Wednesday, 17 December 2014
Minghui Diao1,2, Jorgen B Jensen2, George H Bryan3, Hugh Morrison4 and Daniel P Stern5, (1)National Center for Atmospheric Research, Advanced Study Program (ASP), Boulder, CO, United States, (2)NCAR Researc Aviation Facility, Broomfield, CO, United States, (3)National Center for Atmospheric Research, Mesoscale & Microscale Meteorology Division, Boulder, CO, United States, (4)NCAR, Boulder, CO, United States, (5)National Center for Atmospheric Research, Boulder, CO, United States
Abstract:
Cirrus clouds, covering ~30% of the Earth, play important roles in Earth’s climate and weather. As a major uncertainty in climate models, cirrus clouds’ radiative forcing (cooling or warming) is influenced by both the microphysical properties (such as ice crystal concentration and size) and the larger scale structure (such as horizontal and vertical extent).

Recent studies (Diao et al. 2013; Diao et al. 2014), based on in situ observations with ~200 m horizontal resolution, showed that the initial conditions of cirrus formation - ice supersaturated regions (ISSRs, where ISS is spatially continuous) - occur mostly at horizontal scales around 1 km, in contrast to the ~100 km scales by previous observations (Gierens et al. 2000).

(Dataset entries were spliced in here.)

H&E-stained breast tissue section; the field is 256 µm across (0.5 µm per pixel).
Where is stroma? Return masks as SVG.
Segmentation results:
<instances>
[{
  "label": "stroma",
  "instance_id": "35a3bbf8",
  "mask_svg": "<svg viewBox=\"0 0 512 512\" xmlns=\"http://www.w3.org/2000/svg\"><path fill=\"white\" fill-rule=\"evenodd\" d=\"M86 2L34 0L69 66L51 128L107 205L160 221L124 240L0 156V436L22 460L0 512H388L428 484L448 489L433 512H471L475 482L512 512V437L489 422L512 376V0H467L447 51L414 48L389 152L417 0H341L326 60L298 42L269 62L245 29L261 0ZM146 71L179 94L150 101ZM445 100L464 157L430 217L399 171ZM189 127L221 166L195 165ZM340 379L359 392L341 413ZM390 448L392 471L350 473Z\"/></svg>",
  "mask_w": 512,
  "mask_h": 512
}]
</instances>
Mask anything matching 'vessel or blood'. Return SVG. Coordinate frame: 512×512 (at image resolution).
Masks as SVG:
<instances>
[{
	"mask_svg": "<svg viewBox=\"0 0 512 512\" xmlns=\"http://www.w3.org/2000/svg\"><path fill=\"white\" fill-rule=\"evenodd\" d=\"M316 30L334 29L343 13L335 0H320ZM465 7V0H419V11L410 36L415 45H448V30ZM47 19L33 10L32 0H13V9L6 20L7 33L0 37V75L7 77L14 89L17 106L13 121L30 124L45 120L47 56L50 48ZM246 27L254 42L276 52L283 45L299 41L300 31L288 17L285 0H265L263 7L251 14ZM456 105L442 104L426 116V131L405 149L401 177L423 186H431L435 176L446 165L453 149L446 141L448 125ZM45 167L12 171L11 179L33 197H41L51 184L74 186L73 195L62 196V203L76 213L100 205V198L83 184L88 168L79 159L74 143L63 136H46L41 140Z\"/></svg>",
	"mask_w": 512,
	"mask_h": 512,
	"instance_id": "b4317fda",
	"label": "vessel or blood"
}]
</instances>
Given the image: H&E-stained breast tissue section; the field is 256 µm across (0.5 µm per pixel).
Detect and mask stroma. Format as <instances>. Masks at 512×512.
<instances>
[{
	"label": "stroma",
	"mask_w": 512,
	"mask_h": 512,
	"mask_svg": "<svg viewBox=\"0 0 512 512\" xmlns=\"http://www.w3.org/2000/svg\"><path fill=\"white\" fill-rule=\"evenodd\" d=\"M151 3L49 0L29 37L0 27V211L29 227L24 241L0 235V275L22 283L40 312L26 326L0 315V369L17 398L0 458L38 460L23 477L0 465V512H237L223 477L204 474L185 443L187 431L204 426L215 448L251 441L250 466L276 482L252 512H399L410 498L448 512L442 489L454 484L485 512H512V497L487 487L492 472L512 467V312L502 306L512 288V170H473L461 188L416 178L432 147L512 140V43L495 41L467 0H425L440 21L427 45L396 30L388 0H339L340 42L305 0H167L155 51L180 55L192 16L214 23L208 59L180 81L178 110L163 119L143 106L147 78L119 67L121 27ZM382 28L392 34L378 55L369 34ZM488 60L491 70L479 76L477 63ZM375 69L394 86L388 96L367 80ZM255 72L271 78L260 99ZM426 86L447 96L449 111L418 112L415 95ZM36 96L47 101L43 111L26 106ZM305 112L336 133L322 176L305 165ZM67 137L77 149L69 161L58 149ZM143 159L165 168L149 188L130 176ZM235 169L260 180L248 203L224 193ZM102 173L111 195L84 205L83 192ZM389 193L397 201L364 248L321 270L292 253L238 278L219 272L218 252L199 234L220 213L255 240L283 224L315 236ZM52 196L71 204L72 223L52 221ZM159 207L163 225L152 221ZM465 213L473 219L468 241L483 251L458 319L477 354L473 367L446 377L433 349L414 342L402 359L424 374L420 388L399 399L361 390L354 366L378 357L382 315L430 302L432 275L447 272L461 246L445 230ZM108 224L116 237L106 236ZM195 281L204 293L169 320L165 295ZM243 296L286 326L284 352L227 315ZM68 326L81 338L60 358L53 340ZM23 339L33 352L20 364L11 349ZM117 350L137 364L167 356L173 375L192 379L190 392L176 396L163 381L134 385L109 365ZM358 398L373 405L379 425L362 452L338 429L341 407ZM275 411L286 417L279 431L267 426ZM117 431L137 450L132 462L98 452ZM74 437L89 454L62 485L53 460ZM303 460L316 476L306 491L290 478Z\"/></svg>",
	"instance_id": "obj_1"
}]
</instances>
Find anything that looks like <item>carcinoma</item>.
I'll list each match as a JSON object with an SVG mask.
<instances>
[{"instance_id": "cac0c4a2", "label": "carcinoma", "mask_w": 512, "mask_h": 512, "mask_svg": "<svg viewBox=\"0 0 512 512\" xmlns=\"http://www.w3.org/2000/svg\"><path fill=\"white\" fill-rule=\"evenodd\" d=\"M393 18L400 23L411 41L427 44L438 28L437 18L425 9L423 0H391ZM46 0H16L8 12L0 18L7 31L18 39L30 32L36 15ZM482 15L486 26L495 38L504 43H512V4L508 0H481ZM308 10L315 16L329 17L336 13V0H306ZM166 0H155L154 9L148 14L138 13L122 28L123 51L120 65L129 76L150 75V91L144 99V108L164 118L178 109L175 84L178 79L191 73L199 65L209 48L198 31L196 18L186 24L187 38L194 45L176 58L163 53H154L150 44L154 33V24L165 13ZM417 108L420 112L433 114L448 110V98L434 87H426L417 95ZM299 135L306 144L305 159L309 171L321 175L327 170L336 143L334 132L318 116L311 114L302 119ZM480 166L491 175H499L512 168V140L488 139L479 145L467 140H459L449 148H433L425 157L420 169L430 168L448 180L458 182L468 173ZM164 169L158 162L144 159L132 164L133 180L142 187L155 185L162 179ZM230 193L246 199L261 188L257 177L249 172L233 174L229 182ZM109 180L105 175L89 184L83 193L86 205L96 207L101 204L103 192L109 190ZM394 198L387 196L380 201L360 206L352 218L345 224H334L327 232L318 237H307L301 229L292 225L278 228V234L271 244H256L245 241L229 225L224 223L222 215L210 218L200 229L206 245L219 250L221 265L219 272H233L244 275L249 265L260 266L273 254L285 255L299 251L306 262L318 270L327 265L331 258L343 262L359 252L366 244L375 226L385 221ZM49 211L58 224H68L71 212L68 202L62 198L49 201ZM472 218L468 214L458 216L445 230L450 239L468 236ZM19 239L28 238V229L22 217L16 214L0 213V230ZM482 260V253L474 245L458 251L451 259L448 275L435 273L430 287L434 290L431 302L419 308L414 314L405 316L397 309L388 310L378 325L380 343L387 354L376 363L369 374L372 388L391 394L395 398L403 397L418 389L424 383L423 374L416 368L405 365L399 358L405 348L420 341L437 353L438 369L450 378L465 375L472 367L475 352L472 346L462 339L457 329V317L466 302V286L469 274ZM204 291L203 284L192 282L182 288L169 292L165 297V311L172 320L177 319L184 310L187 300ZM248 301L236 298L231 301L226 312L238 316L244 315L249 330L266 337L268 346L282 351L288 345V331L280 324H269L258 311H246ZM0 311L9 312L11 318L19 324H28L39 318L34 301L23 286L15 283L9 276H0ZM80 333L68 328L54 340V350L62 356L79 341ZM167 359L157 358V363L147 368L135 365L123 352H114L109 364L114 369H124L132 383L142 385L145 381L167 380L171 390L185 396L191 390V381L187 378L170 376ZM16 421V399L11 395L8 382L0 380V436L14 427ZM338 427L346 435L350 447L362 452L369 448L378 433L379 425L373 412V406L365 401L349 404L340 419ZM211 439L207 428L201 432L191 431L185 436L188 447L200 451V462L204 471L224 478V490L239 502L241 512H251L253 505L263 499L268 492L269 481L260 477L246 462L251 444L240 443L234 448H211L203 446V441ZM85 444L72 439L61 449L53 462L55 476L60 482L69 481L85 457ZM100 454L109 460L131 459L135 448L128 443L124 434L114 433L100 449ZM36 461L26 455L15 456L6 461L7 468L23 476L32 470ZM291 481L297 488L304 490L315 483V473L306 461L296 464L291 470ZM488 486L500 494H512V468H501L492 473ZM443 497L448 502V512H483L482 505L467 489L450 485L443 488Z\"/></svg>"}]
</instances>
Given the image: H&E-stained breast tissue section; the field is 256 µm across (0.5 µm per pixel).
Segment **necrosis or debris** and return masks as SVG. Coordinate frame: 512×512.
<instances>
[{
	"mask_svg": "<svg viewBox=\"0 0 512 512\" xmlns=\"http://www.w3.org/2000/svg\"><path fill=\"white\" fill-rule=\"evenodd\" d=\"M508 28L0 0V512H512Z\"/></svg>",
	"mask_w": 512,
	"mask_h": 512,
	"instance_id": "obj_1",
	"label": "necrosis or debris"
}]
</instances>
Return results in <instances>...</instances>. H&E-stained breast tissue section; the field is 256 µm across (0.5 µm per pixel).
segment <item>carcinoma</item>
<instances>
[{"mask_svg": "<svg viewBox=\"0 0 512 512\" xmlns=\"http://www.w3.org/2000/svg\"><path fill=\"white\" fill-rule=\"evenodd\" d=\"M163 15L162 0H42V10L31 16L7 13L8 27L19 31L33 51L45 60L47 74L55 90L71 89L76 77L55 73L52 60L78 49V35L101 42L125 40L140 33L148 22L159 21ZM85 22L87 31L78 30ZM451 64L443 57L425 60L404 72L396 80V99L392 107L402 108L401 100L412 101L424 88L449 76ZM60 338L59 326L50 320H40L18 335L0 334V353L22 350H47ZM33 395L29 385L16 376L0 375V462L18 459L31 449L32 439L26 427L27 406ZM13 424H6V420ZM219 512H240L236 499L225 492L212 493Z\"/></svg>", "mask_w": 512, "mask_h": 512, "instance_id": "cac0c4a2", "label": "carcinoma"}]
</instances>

Yet it is still unknown whether current cloud resolving models can capture these small-scale ISSR features.

In this work, we compare the observed characteristics of the ice supersaturation (ISS) with an idealized, cloud-resolving simulation of a squall line (Bryan and Morrison, 2012). The model (CM1) was run with 250 m grid spacing using a double-moment microphysics scheme (Morrison et al. 2005). Our comparisons show that the CM1 model has captured the majority of the small-scale ISSRs (~1 km). In addition, the simulated ISSRs are dominated by water vapor horizontal heterogeneities (~90%) as opposed to temperature heterogeneities (~10%). This result is comparable to the observed values of ~88% and ~9%, respectively. However, when comparing the evolution phases of cirrus clouds (clear-sky ISS, nucleation/freezing, growth and sedimentation/sublimation; Diao et al. 2013), the CM1 simulation does not have sufficient amount of ISS in clear-sky and nucleation phases. This disagreement indicates a shortcoming of the idealized model setup. Overall, the observations show more ISS at higher magnitude (up to ~150% of RHi) than CM1 (~up to 130% of RHi). Also the largest ISSRs in the observations are up to ~100 km, compared with those in CM1 of up to ~10 km. These results suggest possible changes for future modeling studies.